__What is needed__. Exactly reproduce the line that contains "(602, 632) = (625, 660): brown" and all lines after it in the entries below, through the very last line.

(Data records Opens)

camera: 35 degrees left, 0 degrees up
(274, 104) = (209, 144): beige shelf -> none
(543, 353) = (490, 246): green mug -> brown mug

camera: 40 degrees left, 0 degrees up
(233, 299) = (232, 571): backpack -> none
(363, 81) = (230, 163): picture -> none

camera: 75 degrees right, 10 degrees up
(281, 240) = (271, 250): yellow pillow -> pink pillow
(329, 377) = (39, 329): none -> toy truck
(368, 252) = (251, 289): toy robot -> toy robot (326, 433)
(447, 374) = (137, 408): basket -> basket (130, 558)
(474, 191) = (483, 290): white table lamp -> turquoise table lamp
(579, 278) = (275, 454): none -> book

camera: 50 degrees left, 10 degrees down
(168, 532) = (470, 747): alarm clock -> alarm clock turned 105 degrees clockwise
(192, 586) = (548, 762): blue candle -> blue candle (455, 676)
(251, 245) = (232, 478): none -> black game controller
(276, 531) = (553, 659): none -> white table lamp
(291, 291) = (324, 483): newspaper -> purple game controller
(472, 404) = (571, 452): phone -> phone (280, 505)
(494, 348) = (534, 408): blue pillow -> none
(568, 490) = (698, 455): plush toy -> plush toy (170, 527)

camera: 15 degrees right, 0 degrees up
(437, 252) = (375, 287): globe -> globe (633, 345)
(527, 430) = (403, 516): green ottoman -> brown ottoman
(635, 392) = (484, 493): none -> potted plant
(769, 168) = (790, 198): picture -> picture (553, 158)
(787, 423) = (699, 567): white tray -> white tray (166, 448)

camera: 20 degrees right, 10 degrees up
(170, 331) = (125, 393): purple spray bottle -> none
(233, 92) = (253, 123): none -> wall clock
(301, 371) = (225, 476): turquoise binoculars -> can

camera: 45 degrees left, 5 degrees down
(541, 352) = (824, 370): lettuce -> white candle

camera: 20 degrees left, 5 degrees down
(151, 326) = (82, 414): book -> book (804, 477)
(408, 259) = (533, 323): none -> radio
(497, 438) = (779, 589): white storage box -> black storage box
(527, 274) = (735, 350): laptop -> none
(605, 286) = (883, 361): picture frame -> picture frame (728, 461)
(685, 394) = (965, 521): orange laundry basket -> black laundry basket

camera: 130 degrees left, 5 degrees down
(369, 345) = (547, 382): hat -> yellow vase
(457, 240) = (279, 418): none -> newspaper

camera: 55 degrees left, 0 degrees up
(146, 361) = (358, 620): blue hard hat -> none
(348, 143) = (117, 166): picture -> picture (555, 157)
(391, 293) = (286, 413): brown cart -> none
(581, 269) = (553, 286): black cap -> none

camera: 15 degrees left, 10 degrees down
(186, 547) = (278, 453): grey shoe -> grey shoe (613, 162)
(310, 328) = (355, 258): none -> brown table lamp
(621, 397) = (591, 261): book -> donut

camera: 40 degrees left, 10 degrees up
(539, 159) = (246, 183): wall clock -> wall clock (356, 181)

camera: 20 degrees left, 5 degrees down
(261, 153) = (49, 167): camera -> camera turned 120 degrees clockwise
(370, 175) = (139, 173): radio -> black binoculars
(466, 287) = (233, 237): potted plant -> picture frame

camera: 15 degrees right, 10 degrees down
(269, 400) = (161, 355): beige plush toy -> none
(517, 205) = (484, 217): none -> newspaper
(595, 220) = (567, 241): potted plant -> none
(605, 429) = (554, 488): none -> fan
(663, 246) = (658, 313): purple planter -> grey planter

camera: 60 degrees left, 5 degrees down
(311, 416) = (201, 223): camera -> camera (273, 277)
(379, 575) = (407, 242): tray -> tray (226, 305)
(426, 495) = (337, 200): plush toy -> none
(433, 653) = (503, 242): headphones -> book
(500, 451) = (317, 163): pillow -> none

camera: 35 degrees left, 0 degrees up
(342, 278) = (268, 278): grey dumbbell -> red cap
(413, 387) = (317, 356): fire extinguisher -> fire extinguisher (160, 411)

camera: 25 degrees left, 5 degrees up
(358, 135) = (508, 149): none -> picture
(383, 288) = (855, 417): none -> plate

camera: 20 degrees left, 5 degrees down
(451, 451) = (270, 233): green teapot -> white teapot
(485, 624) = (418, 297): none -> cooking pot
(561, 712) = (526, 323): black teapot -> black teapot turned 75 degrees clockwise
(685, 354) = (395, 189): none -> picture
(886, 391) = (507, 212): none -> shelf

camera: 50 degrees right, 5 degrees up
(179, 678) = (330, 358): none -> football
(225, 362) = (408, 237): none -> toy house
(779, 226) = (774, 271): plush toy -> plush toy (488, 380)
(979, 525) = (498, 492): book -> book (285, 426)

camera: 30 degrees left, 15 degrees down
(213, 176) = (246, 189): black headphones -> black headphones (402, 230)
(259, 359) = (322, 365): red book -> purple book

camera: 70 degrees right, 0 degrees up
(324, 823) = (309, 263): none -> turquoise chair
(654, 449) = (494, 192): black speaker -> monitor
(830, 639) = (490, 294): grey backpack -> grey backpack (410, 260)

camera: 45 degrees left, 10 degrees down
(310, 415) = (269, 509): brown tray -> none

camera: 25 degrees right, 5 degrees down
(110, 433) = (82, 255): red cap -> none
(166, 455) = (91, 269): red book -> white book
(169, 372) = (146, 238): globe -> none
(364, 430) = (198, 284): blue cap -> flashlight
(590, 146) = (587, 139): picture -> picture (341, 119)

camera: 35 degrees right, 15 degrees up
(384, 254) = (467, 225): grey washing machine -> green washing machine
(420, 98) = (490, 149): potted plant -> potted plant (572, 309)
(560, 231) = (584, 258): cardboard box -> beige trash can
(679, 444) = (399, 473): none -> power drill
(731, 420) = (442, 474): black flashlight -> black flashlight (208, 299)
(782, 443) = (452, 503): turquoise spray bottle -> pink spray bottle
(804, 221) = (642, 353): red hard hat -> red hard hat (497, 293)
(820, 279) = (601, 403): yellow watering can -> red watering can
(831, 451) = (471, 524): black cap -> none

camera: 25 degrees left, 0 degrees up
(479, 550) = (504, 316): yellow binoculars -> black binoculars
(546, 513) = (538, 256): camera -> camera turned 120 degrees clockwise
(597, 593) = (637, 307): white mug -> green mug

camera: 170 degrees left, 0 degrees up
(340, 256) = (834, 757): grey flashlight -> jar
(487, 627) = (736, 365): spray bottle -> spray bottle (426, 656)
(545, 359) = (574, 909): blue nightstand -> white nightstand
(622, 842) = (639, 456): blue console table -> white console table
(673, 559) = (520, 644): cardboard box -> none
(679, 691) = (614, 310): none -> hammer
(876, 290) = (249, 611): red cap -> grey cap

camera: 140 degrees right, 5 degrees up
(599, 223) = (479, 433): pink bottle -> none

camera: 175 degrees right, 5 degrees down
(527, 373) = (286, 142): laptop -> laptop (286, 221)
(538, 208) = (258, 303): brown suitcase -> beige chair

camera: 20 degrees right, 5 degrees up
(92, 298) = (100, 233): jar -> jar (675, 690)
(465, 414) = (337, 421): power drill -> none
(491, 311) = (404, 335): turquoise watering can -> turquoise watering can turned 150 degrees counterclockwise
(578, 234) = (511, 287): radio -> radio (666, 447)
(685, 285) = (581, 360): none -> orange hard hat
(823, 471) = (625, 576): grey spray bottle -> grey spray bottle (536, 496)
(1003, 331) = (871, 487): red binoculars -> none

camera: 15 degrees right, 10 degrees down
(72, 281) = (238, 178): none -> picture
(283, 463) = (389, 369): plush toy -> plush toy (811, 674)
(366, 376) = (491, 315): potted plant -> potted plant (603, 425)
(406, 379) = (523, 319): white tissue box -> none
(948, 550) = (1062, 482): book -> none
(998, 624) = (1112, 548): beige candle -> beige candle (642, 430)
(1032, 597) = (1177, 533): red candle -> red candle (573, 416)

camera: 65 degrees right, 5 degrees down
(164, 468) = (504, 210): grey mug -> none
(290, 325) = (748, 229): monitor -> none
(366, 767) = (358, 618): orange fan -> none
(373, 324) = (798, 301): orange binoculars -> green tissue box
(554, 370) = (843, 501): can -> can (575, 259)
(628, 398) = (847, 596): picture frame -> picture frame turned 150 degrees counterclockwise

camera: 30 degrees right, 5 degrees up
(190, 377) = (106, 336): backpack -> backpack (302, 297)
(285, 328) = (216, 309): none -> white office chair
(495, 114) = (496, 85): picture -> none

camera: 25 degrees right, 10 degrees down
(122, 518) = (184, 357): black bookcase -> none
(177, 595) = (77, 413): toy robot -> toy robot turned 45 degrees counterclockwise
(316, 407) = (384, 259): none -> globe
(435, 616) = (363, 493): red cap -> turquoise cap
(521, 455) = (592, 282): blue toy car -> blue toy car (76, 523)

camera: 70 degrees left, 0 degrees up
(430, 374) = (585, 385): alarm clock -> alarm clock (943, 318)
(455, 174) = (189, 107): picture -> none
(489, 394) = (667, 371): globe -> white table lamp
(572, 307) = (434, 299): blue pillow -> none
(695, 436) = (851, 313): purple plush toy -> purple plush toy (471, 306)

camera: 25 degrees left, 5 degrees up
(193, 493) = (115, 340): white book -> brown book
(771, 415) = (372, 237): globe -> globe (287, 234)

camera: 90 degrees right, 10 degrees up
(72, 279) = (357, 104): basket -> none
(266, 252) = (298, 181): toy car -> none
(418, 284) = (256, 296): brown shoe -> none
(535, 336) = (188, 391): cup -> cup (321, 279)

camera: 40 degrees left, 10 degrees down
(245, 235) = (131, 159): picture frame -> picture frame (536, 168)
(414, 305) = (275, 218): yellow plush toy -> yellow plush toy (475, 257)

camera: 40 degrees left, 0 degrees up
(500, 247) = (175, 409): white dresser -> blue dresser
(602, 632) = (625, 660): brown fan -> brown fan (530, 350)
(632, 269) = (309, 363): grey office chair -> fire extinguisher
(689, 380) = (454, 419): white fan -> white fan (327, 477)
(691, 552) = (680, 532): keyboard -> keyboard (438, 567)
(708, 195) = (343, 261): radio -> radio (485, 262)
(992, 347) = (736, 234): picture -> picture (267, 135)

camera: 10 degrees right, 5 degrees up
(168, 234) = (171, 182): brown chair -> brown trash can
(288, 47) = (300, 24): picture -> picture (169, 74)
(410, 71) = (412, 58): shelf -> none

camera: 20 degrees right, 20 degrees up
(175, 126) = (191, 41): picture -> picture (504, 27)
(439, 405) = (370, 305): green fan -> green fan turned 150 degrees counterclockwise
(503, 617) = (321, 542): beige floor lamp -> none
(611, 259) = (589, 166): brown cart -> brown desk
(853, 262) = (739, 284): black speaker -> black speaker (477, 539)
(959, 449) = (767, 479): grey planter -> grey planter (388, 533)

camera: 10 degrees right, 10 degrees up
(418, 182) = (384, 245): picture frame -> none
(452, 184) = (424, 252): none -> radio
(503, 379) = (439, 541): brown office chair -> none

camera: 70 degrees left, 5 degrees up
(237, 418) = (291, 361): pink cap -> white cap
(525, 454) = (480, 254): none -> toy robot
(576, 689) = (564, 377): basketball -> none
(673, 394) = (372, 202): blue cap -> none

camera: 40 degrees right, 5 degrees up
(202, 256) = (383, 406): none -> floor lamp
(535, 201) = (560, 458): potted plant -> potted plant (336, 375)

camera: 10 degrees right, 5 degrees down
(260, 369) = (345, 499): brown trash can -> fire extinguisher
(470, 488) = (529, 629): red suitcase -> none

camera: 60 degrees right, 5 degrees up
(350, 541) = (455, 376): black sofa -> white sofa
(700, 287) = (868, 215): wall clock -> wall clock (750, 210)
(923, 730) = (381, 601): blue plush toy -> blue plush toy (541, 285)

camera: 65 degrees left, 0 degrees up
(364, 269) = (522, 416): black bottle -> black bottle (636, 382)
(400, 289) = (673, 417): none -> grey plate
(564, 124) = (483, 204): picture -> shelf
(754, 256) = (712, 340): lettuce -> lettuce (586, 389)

(Data records Closes)

__Result__.
(602, 632) = (625, 660): brown fan -> brown fan (530, 350)
(632, 269) = (309, 363): grey office chair -> fire extinguisher
(689, 380) = (454, 419): white fan -> white fan (327, 477)
(691, 552) = (680, 532): keyboard -> keyboard (438, 567)
(708, 195) = (343, 261): radio -> radio (485, 262)
(992, 347) = (736, 234): picture -> picture (267, 135)

camera: 10 degrees right, 5 degrees up
(168, 234) = (171, 182): brown chair -> brown trash can
(288, 47) = (300, 24): picture -> picture (169, 74)
(410, 71) = (412, 58): shelf -> none

camera: 20 degrees right, 20 degrees up
(175, 126) = (191, 41): picture -> picture (504, 27)
(439, 405) = (370, 305): green fan -> green fan turned 150 degrees counterclockwise
(503, 617) = (321, 542): beige floor lamp -> none
(611, 259) = (589, 166): brown cart -> brown desk
(853, 262) = (739, 284): black speaker -> black speaker (477, 539)
(959, 449) = (767, 479): grey planter -> grey planter (388, 533)

camera: 10 degrees right, 10 degrees up
(418, 182) = (384, 245): picture frame -> none
(452, 184) = (424, 252): none -> radio
(503, 379) = (439, 541): brown office chair -> none

camera: 70 degrees left, 5 degrees up
(237, 418) = (291, 361): pink cap -> white cap
(525, 454) = (480, 254): none -> toy robot
(576, 689) = (564, 377): basketball -> none
(673, 394) = (372, 202): blue cap -> none

camera: 40 degrees right, 5 degrees up
(202, 256) = (383, 406): none -> floor lamp
(535, 201) = (560, 458): potted plant -> potted plant (336, 375)

camera: 10 degrees right, 5 degrees down
(260, 369) = (345, 499): brown trash can -> fire extinguisher
(470, 488) = (529, 629): red suitcase -> none

camera: 60 degrees right, 5 degrees up
(350, 541) = (455, 376): black sofa -> white sofa
(700, 287) = (868, 215): wall clock -> wall clock (750, 210)
(923, 730) = (381, 601): blue plush toy -> blue plush toy (541, 285)

camera: 65 degrees left, 0 degrees up
(364, 269) = (522, 416): black bottle -> black bottle (636, 382)
(400, 289) = (673, 417): none -> grey plate
(564, 124) = (483, 204): picture -> shelf
(754, 256) = (712, 340): lettuce -> lettuce (586, 389)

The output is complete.